- **What you need to do**:
Pull out every line below that holds the word "schoolofnet".

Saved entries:
▶

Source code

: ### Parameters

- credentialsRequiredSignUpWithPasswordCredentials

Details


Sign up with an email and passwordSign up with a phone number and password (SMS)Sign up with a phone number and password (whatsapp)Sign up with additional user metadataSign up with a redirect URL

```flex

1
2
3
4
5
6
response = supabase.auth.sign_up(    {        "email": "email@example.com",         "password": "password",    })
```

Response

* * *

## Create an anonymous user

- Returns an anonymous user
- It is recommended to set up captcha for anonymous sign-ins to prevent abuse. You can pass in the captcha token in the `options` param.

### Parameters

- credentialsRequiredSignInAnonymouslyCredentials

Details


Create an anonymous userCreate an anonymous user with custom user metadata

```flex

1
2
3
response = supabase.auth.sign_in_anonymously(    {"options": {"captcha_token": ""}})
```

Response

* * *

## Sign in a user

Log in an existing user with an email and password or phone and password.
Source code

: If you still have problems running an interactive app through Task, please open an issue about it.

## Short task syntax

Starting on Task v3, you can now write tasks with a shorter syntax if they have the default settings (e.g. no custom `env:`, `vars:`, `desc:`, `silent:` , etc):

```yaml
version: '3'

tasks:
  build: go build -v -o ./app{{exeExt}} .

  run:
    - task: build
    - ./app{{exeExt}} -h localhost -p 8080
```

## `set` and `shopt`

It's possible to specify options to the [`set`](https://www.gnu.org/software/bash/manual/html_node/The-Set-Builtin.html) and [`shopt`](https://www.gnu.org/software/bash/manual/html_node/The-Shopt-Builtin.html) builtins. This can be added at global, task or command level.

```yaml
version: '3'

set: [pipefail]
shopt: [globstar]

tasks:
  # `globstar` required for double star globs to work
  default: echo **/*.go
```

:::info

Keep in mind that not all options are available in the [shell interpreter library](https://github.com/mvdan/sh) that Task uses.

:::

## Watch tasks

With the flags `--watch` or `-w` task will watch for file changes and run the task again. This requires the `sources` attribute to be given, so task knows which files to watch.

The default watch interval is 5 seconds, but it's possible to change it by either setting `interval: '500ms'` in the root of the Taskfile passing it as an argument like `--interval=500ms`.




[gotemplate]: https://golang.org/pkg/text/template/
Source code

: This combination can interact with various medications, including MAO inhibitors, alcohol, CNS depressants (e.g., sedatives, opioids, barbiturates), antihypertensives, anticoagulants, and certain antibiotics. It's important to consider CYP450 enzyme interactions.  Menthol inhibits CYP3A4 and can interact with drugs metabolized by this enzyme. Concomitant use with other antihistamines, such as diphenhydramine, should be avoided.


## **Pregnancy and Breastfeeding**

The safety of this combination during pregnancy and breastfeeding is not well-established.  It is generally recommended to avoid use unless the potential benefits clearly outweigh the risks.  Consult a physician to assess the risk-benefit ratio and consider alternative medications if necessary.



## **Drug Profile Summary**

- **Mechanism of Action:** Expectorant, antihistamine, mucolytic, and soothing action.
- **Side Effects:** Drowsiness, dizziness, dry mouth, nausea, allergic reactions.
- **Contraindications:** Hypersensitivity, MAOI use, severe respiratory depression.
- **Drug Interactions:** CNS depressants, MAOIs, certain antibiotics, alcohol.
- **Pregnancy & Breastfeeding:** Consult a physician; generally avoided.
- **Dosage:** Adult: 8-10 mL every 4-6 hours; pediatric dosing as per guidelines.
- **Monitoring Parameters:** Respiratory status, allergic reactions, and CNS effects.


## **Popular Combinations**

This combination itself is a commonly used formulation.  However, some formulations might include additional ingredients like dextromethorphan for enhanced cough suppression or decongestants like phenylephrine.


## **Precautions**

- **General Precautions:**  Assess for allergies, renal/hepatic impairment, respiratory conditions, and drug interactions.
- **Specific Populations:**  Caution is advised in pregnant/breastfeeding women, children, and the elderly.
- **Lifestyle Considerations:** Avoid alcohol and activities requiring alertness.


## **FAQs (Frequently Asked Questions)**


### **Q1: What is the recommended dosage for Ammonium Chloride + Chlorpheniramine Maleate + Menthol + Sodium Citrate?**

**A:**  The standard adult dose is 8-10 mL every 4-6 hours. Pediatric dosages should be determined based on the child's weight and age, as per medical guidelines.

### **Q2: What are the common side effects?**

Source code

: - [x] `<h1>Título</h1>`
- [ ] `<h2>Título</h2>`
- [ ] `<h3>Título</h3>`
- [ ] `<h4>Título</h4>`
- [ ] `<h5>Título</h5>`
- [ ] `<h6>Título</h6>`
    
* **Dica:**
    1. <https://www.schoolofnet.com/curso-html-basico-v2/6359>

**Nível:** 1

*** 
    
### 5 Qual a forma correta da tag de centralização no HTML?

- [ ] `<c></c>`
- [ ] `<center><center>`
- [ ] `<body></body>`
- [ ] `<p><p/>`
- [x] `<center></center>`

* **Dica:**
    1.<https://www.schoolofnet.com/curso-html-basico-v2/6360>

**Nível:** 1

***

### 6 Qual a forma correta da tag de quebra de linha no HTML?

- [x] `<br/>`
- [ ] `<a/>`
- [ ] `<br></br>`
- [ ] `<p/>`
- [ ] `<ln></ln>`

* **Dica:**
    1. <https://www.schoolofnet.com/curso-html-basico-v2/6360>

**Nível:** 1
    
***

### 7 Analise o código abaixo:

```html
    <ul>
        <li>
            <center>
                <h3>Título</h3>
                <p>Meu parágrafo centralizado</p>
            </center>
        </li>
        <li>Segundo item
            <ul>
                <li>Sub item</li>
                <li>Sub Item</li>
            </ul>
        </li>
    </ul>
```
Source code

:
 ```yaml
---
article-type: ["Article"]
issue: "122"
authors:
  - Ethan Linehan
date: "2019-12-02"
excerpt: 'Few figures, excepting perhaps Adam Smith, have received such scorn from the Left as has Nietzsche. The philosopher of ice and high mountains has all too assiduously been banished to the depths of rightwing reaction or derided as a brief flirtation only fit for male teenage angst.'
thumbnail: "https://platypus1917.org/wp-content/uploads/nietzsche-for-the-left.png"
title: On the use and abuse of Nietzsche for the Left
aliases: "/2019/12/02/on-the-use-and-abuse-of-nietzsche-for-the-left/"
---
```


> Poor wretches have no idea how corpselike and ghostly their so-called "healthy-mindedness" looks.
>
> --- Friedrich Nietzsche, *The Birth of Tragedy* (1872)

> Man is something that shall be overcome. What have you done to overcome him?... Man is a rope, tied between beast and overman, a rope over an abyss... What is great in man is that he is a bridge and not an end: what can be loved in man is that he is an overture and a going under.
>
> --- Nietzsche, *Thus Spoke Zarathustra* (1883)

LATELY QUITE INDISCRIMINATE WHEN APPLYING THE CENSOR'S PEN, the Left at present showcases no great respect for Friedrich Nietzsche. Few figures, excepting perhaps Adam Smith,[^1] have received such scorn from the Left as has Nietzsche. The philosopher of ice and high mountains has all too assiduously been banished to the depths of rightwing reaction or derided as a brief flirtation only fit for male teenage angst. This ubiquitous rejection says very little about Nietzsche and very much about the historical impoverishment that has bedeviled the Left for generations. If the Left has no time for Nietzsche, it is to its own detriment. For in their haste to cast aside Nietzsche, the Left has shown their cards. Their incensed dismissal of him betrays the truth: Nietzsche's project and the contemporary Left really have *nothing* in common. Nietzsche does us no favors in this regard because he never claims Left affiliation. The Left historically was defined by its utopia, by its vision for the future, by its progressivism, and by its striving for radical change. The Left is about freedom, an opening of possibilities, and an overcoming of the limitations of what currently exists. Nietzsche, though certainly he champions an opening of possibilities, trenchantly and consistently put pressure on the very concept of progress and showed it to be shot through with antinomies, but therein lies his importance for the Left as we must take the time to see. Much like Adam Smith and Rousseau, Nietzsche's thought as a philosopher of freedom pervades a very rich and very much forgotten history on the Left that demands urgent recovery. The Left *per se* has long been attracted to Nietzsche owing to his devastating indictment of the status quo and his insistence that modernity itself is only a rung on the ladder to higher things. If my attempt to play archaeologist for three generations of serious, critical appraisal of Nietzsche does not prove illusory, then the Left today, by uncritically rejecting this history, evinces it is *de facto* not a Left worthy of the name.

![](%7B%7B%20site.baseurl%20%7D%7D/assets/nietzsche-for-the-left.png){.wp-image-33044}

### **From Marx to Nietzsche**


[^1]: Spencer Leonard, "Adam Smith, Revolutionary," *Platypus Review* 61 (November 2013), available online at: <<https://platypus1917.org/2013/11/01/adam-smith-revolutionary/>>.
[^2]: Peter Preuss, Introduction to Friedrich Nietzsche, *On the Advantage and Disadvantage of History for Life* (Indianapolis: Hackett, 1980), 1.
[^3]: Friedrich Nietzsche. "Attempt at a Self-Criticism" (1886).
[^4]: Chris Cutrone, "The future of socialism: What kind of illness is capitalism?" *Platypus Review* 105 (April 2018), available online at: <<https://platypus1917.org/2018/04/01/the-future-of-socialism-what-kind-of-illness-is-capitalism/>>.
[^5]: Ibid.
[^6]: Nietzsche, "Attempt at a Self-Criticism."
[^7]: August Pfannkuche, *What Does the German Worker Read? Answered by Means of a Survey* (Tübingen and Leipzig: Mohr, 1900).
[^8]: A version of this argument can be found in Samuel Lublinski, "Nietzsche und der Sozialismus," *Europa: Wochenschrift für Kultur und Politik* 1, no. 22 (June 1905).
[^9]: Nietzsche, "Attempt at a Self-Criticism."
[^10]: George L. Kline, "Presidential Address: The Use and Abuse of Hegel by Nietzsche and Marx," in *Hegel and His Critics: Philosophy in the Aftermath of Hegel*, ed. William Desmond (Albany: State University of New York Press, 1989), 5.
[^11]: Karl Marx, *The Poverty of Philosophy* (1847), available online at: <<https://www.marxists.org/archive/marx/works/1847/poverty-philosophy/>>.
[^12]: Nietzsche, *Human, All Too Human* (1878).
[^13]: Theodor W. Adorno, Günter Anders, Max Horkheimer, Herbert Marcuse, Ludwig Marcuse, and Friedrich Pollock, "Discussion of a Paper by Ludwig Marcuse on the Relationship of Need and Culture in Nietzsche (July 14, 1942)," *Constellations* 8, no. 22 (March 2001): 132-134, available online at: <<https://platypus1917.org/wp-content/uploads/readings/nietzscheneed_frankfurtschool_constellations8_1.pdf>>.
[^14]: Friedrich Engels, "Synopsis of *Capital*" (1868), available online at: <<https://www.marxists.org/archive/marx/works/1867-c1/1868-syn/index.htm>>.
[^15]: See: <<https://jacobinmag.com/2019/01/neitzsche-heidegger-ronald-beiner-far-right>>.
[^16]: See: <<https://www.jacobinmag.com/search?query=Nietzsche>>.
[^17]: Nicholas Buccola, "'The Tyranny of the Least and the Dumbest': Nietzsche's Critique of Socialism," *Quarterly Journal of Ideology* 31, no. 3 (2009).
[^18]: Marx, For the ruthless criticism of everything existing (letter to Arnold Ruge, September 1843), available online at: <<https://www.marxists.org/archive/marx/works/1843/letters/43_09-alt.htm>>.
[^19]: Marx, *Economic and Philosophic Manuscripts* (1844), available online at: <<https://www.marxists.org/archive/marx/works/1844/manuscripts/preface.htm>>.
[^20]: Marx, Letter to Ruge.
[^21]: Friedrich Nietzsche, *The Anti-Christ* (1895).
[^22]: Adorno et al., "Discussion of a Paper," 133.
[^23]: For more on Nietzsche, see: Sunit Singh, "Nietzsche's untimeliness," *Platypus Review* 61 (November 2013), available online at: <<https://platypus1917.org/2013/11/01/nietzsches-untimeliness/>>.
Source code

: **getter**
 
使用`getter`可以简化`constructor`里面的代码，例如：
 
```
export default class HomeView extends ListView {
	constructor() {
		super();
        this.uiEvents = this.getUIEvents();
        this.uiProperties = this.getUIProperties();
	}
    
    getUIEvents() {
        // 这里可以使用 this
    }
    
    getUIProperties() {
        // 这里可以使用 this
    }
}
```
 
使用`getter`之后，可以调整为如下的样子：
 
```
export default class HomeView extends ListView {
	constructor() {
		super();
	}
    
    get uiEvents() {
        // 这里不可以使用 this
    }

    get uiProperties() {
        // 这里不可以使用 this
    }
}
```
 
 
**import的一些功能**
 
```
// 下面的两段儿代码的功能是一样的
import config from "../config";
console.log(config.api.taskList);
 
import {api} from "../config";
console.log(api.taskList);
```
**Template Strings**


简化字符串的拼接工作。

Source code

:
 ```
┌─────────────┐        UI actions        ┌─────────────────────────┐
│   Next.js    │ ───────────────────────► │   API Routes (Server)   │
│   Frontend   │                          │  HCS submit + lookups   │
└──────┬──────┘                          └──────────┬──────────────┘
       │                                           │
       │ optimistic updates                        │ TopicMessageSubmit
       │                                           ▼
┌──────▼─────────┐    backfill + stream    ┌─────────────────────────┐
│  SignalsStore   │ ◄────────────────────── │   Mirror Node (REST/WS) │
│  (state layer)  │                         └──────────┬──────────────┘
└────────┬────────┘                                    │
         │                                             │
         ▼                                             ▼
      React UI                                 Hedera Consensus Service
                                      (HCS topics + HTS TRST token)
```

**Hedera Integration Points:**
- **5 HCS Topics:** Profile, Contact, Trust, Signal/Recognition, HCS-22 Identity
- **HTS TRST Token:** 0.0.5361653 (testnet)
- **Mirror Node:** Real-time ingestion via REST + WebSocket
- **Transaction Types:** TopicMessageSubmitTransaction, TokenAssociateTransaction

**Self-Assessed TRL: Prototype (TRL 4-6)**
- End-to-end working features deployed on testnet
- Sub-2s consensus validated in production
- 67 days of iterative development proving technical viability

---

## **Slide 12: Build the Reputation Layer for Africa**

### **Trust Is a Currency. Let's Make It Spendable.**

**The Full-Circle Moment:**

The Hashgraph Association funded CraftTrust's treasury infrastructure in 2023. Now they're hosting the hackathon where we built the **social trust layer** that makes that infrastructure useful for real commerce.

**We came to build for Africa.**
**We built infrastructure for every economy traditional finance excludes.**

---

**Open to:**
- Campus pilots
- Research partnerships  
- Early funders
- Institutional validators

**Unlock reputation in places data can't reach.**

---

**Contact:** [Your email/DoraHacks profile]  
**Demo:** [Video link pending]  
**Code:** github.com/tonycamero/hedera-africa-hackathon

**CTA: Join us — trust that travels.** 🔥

◀

- **Reply to the task**:
    1. <https://www.schoolofnet.com/curso-html-basico-v2/6359>
    1.<https://www.schoolofnet.com/curso-html-basico-v2/6360>
    1. <https://www.schoolofnet.com/curso-html-basico-v2/6360>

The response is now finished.